Thomas Joseph Campbell (April 28, 1848 – December 14, 1925) was the twelfth and fourteenth president of St. John's College (now Fordham University).

== Early life ==
Campbell was born in New York City on April 29, 1848. He initially attended public schools in New York city, but later enrolled at St. Francis Xavier College. He received his Master of Arts in 1867, and entered the Jesuit novitiate in Sault-au-Recollet, Canada. In 1870 he was sent to St. John's College, where he taught classical literature for three years. Campbell continued his philosophical and scientific studies in Woodstock, Maryland. After completing his studies, he returned to St. Francis Xavier College to teach rhetoric in 1876. He left St. Francis in order to study French literature, ecclesiastical history, and theology at Louvain University, Belgium. He was ordained in 1881, and returned to Frederick, Maryland in the US to spend his third year of probation.

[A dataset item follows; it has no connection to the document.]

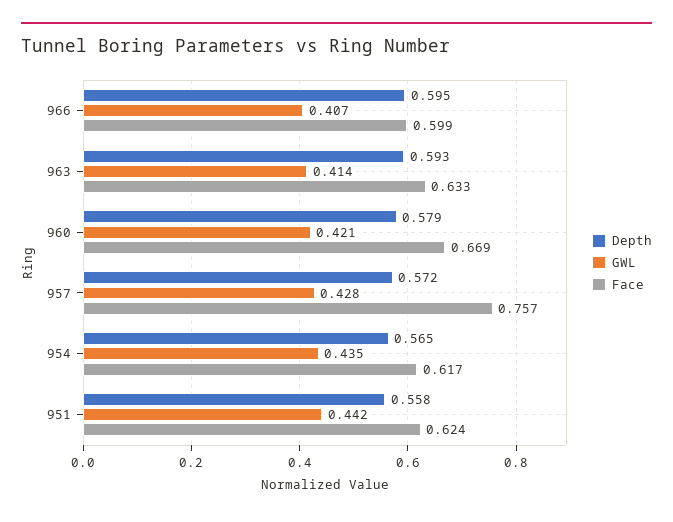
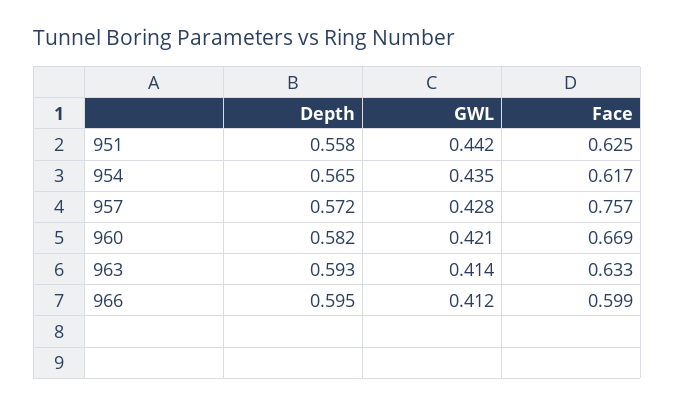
GWL, 966: 0.407 -> 0.412
Depth, 960: 0.579 -> 0.582
Face, 951: 0.624 -> 0.625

== St. John's – Fordham University ==
In 1885 he became the president of the college, and was the youngest president in over a hundred years. He continued the plans for a new science building, and during his administration the first bachelor of sciences degree was awarded. Campbell also wanted to help the mentally underprivileged by advocating a course in surveying. However, the new era seemed to end. During his presidency there is no mention of fencing or horsemanship, and the creation of the natatorium was delayed. In 1888 he was Provincial of the Jesuits' Maryland-New York Province, and remained there until 1893.

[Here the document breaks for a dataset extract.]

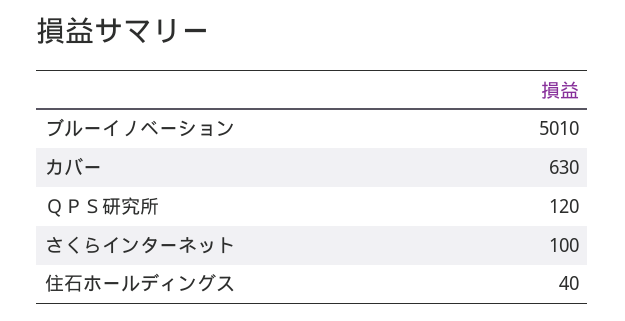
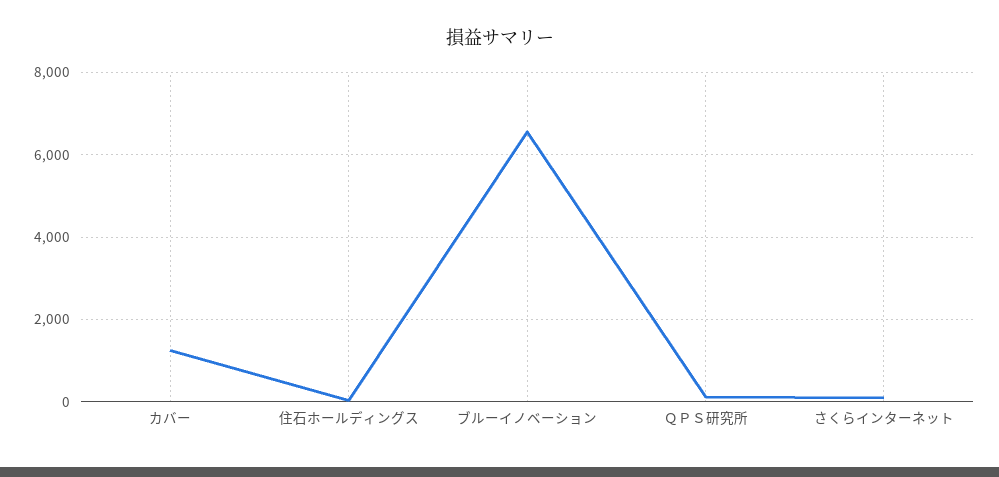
ブルーイノベーション: 5010 -> 6600
カバー: 630 -> 1200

In 1893, Campbell was briefly a vice-rector of St. Francis Xavier College, and from 1893-1895 he spent his time giving missions and retreats. In 1896 he once again returned to St. John's College to reclaim his position as president. For the next four years he continued to focus on the enrollment of students, the small amount of scholarships and donations compared to other universities, and encouraged more dedication to the sciences until his retirement in 1900.

== Later years ==
After completing his presidency, Campbell focused on his literary career. He was one of the earliest historians to write about the Kentucky mission. He traveled to Canada for historical research and published his findings in The Pioneer Priests of North America and The Pioneer Laymen of North America. From 1908 to 1910 he was the English preacher at the Church of the Immaculate Conception in Montreal. He contributed a number of articles to the Catholic Encyclopedia, in particular, many relating to early priests in North America.

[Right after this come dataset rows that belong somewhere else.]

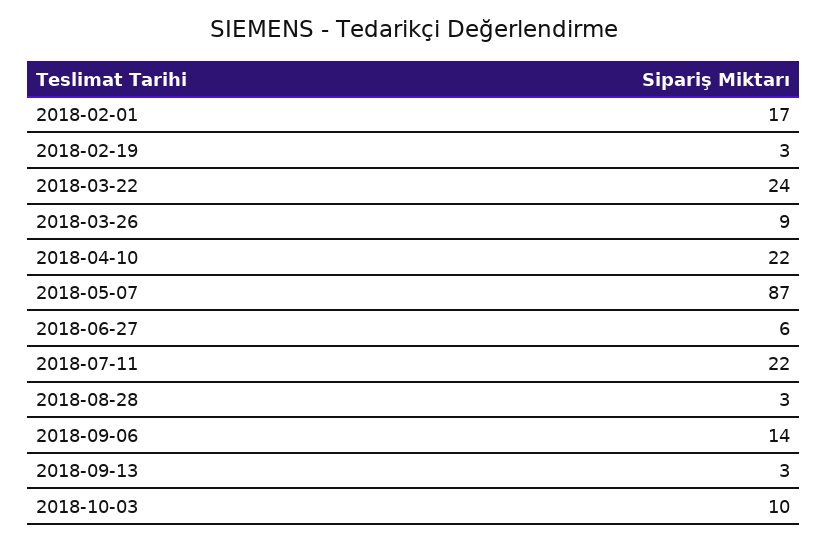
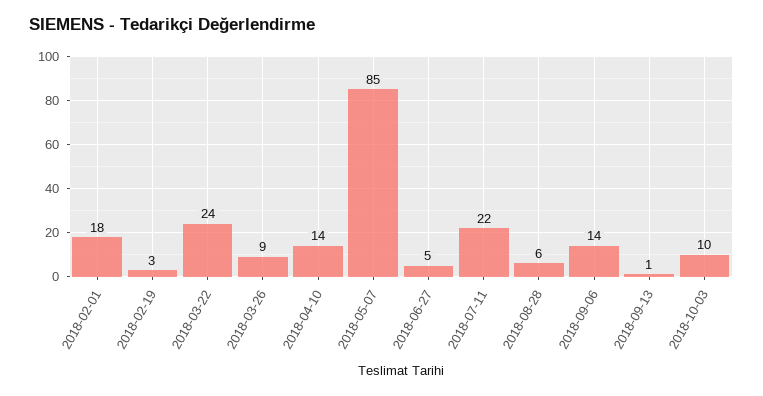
2018-02-01: 17 -> 18
2018-04-10: 22 -> 14
2018-05-07: 87 -> 85
2018-06-27: 6 -> 5
2018-08-28: 3 -> 6
2018-09-13: 3 -> 1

From 1910 to 1914 he was an editor of America. He then returned to St. Francis Xavier Church in 1916 before leaving and working at St. Joseph's Church, Philadelphia, Pennsylvania. Campbell then returned to New York as lecturer at the St. John's Graduate School, where he specialized in American history. In 1921 he published The Jesuits, 1534–1921, and in 1925 he spent the remaining months of his life happily retired.

Campbell, aside from his general research and histories focusing on the Jesuits, was one of the first to write a history of Fordham.